Background and Purpose Cure rates using traditional open surgical techniques decrease and risks increase as arteriovenous malformations (AVMs) increase in size, develop deep venous drainage, or encroach upon areas of eloquence. Using a percutaneous transluminal approach, Onyx may be used to cure AVMs in a single treatment session offering an alternative to open surgery.
Materials and Methods Twelve patients underwent Onyx embolisation of an AVM using a novel technique, termed the plug then push, in which a well-formed plug is formed around the treatment catheter prior to injecting the Onyx. The plug mitigates the risk of backflow and catheter entrapment, thereby allowing the user to inject higher volumes of Onyx at higher injection rates.
All patients were followed clinically throughout the immediate post-operative course. Requests were made to return for 2 month, 12 month, and 24 month follow up imaging.
Results Using the plug then push technique, it was possible to inject an average of 8.8 mL of Onyx into the AVM, significantly more than using traditional techniques (p=0.049). The faster injection rate and need for only a single treatment session reduced treatment time by over 50% (p < 0.001). Angiographic cures were achieved in 83% of patients. There were three complications related to the procedure. Two resulted in permanent morbidity and one resulted in temporary dysarthria. There was a 12% recurrence rate with 1 patient demonstrating a recurrence at 24 months after initially appearing cured in follow-up.

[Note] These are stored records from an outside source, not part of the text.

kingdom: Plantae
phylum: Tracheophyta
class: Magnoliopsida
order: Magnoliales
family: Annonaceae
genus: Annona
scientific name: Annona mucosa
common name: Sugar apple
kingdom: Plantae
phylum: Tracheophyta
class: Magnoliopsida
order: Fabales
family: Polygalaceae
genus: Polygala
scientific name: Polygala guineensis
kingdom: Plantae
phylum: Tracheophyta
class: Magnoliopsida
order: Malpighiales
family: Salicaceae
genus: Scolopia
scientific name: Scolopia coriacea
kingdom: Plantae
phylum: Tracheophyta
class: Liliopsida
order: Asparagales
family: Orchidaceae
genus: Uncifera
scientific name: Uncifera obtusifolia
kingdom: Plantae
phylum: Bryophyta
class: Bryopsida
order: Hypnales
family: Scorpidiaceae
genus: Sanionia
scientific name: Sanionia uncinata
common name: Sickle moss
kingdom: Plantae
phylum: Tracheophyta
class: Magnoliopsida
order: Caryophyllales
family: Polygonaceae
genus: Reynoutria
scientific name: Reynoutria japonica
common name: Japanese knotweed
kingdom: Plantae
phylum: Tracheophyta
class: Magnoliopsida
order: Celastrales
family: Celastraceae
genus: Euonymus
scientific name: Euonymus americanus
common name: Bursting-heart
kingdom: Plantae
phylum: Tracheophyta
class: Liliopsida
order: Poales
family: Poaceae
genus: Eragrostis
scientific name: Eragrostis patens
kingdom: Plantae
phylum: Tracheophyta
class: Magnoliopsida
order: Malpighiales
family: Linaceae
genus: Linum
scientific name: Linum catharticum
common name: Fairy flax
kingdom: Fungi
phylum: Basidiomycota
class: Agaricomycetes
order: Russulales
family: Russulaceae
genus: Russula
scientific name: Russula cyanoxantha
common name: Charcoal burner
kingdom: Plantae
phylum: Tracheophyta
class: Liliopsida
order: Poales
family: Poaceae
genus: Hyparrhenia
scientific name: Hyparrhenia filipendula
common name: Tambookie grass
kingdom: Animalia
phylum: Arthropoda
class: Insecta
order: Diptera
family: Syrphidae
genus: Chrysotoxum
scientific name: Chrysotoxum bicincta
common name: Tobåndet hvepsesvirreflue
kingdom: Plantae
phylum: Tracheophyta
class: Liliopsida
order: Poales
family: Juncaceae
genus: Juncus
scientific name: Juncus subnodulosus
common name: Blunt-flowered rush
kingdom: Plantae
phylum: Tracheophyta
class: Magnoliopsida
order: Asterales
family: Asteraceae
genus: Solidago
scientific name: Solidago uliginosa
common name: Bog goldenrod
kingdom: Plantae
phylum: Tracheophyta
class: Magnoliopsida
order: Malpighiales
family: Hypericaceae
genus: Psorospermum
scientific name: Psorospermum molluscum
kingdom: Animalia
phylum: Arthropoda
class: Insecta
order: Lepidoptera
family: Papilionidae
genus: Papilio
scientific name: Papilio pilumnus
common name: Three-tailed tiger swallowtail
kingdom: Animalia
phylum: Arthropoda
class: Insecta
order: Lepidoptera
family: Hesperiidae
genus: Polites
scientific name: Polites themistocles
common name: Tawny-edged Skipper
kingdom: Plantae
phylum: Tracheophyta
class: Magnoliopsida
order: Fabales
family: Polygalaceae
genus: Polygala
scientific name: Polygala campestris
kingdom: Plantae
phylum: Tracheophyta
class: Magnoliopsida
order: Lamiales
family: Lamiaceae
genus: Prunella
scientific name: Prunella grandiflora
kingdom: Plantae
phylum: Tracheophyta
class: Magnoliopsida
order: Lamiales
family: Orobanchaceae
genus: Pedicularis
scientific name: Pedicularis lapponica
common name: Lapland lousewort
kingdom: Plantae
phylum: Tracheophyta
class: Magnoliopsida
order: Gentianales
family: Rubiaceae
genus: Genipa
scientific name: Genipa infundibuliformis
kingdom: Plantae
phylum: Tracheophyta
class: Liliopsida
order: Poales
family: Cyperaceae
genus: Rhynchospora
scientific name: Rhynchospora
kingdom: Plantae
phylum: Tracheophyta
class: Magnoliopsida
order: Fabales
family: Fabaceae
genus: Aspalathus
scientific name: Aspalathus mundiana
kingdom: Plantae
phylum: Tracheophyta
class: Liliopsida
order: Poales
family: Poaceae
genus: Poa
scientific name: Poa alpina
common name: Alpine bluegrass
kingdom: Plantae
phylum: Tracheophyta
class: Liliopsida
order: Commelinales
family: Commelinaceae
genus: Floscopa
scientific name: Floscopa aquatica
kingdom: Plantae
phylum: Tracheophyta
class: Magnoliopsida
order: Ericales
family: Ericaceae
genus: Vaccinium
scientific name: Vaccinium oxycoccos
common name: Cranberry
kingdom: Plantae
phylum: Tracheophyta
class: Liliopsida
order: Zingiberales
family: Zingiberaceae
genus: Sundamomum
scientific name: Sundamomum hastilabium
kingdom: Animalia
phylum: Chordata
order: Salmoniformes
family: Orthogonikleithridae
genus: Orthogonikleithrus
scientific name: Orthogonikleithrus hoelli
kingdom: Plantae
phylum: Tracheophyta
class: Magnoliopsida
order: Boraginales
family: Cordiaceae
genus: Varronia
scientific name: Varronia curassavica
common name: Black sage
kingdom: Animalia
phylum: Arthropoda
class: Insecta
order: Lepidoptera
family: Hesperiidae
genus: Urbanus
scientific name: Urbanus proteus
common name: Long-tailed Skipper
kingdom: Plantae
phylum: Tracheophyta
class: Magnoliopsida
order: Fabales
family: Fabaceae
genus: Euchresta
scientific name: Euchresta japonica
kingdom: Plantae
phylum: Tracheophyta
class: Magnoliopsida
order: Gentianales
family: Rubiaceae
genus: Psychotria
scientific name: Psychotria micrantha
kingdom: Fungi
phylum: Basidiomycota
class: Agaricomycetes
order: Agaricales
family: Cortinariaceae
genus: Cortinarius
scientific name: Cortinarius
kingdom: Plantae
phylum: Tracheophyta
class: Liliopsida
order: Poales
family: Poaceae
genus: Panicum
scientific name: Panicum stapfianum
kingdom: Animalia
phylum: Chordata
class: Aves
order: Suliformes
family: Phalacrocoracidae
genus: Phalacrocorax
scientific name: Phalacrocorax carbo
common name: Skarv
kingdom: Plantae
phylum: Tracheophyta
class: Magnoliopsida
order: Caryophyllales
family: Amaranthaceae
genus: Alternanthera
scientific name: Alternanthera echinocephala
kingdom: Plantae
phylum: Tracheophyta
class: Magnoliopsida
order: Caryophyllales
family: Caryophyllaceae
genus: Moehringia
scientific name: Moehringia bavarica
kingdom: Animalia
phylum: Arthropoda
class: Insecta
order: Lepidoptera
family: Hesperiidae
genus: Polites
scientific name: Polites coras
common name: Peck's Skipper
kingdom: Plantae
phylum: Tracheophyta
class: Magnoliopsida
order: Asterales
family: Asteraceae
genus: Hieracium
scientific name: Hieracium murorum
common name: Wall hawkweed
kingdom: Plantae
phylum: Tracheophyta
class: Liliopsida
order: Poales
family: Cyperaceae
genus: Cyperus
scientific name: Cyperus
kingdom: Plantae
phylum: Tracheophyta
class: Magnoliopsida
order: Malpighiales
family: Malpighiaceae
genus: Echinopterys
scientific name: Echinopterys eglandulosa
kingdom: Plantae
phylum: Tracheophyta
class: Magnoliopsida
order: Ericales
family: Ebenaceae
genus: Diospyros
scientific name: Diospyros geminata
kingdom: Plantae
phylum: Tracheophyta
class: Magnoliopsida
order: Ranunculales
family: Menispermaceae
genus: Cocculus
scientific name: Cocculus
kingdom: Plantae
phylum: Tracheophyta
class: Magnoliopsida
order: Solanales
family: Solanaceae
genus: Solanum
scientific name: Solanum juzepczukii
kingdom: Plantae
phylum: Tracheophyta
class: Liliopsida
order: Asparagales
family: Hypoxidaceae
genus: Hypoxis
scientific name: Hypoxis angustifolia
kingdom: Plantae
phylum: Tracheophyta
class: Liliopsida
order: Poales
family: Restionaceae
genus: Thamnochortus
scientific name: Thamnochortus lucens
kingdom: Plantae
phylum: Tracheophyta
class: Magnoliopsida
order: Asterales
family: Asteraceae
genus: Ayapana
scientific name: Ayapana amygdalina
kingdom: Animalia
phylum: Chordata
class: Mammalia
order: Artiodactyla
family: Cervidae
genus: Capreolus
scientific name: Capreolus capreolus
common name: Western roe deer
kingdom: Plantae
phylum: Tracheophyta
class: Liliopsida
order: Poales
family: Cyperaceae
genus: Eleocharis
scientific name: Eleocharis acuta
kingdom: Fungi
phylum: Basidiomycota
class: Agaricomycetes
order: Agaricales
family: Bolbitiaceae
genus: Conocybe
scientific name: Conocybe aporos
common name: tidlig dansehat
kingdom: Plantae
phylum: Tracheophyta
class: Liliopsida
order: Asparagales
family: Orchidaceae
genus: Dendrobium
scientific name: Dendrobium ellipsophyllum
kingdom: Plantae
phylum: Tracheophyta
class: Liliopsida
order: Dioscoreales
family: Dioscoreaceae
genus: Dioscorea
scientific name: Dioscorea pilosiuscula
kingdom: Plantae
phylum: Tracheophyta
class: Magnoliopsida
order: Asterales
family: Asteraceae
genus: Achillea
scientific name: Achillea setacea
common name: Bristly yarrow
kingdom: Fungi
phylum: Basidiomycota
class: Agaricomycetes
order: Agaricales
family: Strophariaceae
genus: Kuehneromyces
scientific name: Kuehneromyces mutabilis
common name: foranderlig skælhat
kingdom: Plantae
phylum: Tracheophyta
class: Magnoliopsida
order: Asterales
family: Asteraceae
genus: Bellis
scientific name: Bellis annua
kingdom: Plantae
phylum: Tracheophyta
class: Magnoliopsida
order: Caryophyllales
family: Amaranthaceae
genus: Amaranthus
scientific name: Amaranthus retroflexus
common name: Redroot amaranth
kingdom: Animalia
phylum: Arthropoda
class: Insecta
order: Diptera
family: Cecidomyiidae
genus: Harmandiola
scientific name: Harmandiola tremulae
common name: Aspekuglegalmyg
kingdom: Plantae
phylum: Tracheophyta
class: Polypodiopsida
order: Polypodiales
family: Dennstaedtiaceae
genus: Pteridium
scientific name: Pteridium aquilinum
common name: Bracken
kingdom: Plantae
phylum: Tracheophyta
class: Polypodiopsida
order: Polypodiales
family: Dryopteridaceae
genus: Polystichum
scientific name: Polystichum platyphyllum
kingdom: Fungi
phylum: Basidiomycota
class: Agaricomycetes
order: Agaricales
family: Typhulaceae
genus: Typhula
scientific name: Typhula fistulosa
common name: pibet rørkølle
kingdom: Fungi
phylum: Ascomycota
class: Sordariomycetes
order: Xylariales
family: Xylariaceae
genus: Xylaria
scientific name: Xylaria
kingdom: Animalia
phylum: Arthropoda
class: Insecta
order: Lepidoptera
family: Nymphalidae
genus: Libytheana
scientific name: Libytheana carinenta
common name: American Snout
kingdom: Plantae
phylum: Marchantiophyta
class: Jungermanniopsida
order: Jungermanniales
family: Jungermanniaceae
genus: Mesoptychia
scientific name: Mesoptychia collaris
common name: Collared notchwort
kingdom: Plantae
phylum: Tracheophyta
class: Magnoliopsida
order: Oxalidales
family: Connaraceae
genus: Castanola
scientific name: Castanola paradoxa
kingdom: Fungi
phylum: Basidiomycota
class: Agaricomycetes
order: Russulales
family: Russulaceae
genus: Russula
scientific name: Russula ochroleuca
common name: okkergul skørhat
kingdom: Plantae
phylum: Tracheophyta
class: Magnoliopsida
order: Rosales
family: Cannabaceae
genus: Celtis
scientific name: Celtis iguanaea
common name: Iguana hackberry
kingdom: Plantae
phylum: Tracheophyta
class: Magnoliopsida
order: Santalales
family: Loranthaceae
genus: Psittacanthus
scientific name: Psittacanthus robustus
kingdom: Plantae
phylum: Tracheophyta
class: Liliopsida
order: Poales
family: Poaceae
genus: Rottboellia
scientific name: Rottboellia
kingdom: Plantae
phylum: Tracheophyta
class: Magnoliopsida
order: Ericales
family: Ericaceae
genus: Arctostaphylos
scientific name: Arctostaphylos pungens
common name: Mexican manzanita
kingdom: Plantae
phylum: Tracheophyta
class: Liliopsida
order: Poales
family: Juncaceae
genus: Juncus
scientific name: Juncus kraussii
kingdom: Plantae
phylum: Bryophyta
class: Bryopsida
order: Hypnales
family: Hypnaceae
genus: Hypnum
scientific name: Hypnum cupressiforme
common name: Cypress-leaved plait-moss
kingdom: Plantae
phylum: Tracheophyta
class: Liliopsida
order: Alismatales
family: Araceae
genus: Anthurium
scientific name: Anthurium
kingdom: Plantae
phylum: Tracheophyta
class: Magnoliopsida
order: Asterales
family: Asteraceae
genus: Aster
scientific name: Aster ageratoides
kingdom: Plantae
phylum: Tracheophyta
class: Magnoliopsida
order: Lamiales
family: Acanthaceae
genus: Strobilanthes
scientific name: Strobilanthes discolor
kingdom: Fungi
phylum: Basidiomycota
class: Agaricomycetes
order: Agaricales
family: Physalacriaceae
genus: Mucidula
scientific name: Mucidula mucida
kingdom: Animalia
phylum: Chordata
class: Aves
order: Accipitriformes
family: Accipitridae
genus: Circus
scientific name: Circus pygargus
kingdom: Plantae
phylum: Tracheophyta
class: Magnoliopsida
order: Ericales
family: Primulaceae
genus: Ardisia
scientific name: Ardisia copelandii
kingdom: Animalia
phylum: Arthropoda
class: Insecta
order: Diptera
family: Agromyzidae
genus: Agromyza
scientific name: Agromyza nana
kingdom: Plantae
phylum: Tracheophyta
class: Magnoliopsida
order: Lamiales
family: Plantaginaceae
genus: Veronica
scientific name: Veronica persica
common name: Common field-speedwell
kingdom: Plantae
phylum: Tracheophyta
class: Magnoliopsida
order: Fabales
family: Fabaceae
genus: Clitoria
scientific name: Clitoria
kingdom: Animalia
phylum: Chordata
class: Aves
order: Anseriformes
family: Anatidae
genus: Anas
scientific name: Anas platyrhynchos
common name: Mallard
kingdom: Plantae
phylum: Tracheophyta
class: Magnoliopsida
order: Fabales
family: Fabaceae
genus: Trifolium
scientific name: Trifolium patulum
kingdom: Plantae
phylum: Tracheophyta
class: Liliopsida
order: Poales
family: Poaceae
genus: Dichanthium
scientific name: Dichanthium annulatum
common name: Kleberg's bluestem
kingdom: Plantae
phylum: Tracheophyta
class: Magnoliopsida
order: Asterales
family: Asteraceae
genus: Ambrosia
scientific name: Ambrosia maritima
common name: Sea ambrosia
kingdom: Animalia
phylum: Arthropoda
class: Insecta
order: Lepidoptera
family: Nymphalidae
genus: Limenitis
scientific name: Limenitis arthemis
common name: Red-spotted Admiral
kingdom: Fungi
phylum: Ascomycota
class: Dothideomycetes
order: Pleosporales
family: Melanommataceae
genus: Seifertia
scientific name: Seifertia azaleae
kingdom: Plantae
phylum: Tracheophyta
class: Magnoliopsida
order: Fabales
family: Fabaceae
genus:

Conclusion The plug then push technique allows for a more rapid injection of contrast due to the formation of a well controlled plug prior to treatment, mitigating the risk for backflow of Onyx and entrapment of the catheter. As such, complete obliteration of an AVM can be expected in at least 83% of cases after a single session, resulting in an approximate 50% reduction in total procedural time.
Long term results from this study and the literature suggests that 6–12 months of follow-up imaging may be insufficient to declare a permanent angiographic cure. We suggest that a “cure” should not be declared until at least the 2 year follow-up demonstrates no residual or recurrent AVM.
Disclosures C. Durst: None. A. Evans: 1; C; The For the Love of Molly Foundation.